SQL BQ Return user's best and worst rated movie

119 views Asked by At

I have data in format:

user_id user_name movie_rating movie_name
1 x 1 asd1
1 x 3 asd2
1 x 5 asd3
1 x 5 asd4
2 y 2 asd4
2 y 3 asd5
2 y 4 asd6

I want to extract the best and the worst rated movie per user in a format where best_rated_movie and worst_rated_movie is array (because user can have multiple worst movies etc):

user_id user_name best_rated_movie worst_rated_movie
1 x (asd3,asd4) asd1
2 y asd6 asd4

I managed to extract table to output where I have only the best and the worst rated movies:

user user_name movie_rating movie_name
1 x 1 asd1
1 x 5 asd3
1 x 5 asd5
2 y 2 asd4
2 y 4 asd6

Here is a code which I used for that:

with best_movie_rating as (
  select
    user_id,
    max(movie_rating) as max_rating
  from source_table
  group by user_id
),

worst_movie_rating as (
  select
    user_id,
    min(movie_rating) as min_rating
  from source_table
  group by user_id
),
columns_final as (
  select
    t1.user_id,
    t1.user_name,
    t1.company_name,
    t1.movie_rating,
    t1.movie_name 
  from source_table t1
  inner join best_movie_rating t2
    on t1.user_id = t2.user_id 
  inner join worst_movie_rating t3
    on t1.user_id = t3.user_id 
  where (t1.movie_rating= t2.max_rating and t1.user_id = t2.user_id)
    or (t1.movie_rating= t3.min_rating and t1.user_id = t3.user_id)
)
select * from columns_final   

Unfortunately I don't know how to move forward, I've tried aggregating with no success (especially with arrays in play).
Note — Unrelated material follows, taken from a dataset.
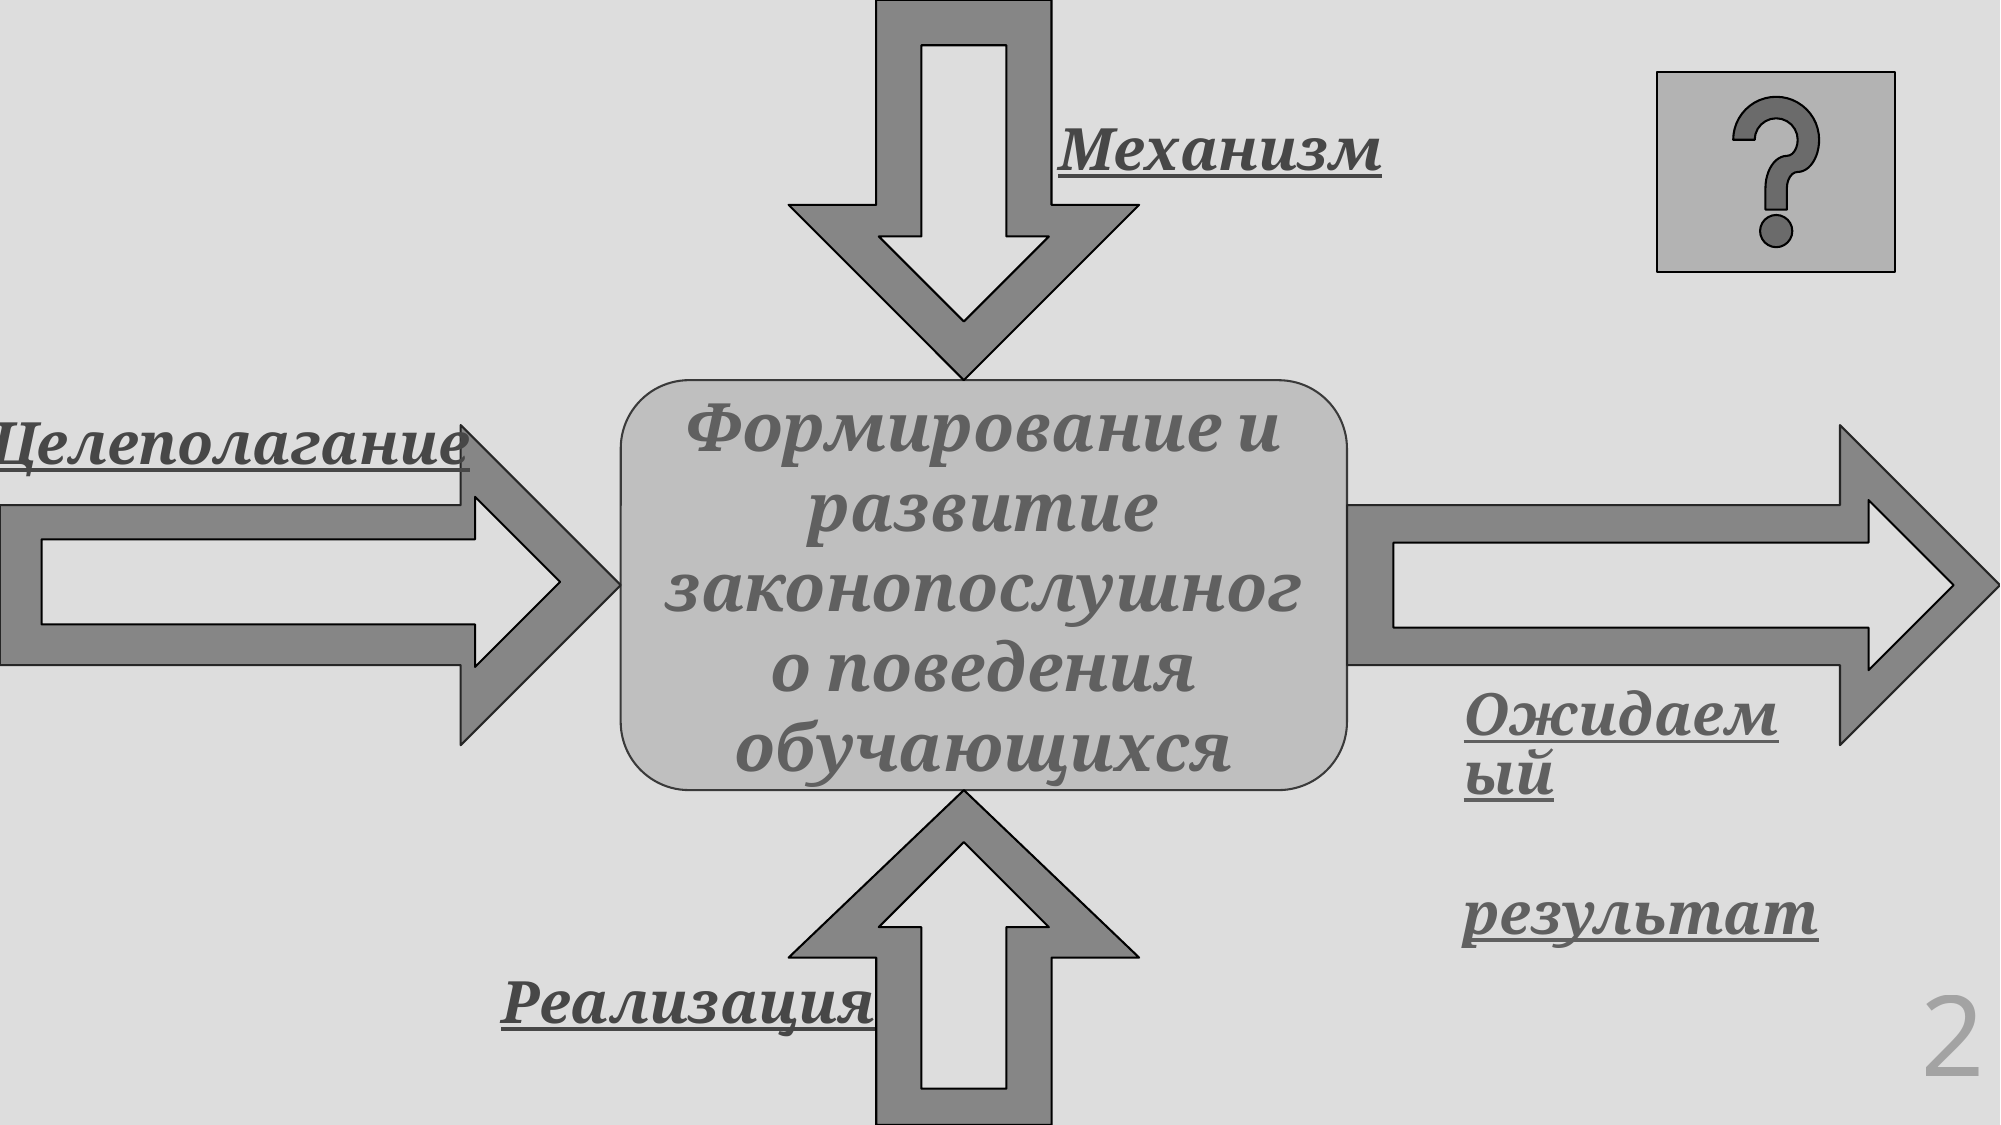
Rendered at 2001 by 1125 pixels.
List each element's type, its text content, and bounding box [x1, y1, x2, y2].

I'd appreciate at least a suggestion how to deal with this.

2

There are 2 answers

0
Mikhail Berlyant On BEST ANSWER

I want to extract the best and the worst rated movie per user in a format where best_rated_movie and worst_rated_movie is array (because user can have multiple worst movies etc)

Consider below

select user_id, user_name,
  array_concat_agg(movies order by movie_rating desc limit 1) best_rated_movie,
  array_concat_agg(movies order by movie_rating limit 1) worst_rated_movie,
from (
  select user_id, user_name, movie_rating, array_agg(movie_name)  movies, 
  from `project.dataset.table` t
  group by user_id, user_name, movie_rating
)
group by user_id, user_name    

If applied to sample data in your question - output is

enter image description here

If (as other answer imply) you want result as a string of comma separated movies - you can use below

select user_id, user_name,
  string_agg(movies order by movie_rating desc limit 1) best_rated_movie,
  string_agg(movies order by movie_rating limit 1) worst_rated_movie,
from (
  select user_id, user_name, movie_rating, string_agg(movie_name)  movies, 
  from `project.dataset.table` t
  group by user_id, user_name, movie_rating
)
group by user_id, user_name

with output

enter image description here

0
Kazi Mohammad Ali Nur Romel On

You can use string_agg() like below:

with columns_final as (
  select
    t1.user_id,
    t1.user_name,    
    t1.movie_rating,
    t1.movie_name ,
    max (movie_rating)over (partition by user_id ) max_rating,
    min (movie_rating)over (partition by user_id ) min_rating
  from source_table t1  
)

select user_id,user_name,string_agg(case when movie_rating=max_rating then movie_name end,',')best_rated_movie,
string_agg(case when movie_rating=min_rating then movie_name end,',')worst_rated_movie
from columns_final   
where movie_rating =max_rating or movie_rating=min_rating
group by user_id,user_name

I have also made some changes in your query to make it compact. Instead of two common table expression I have used window function to calculate max and min movie_rating.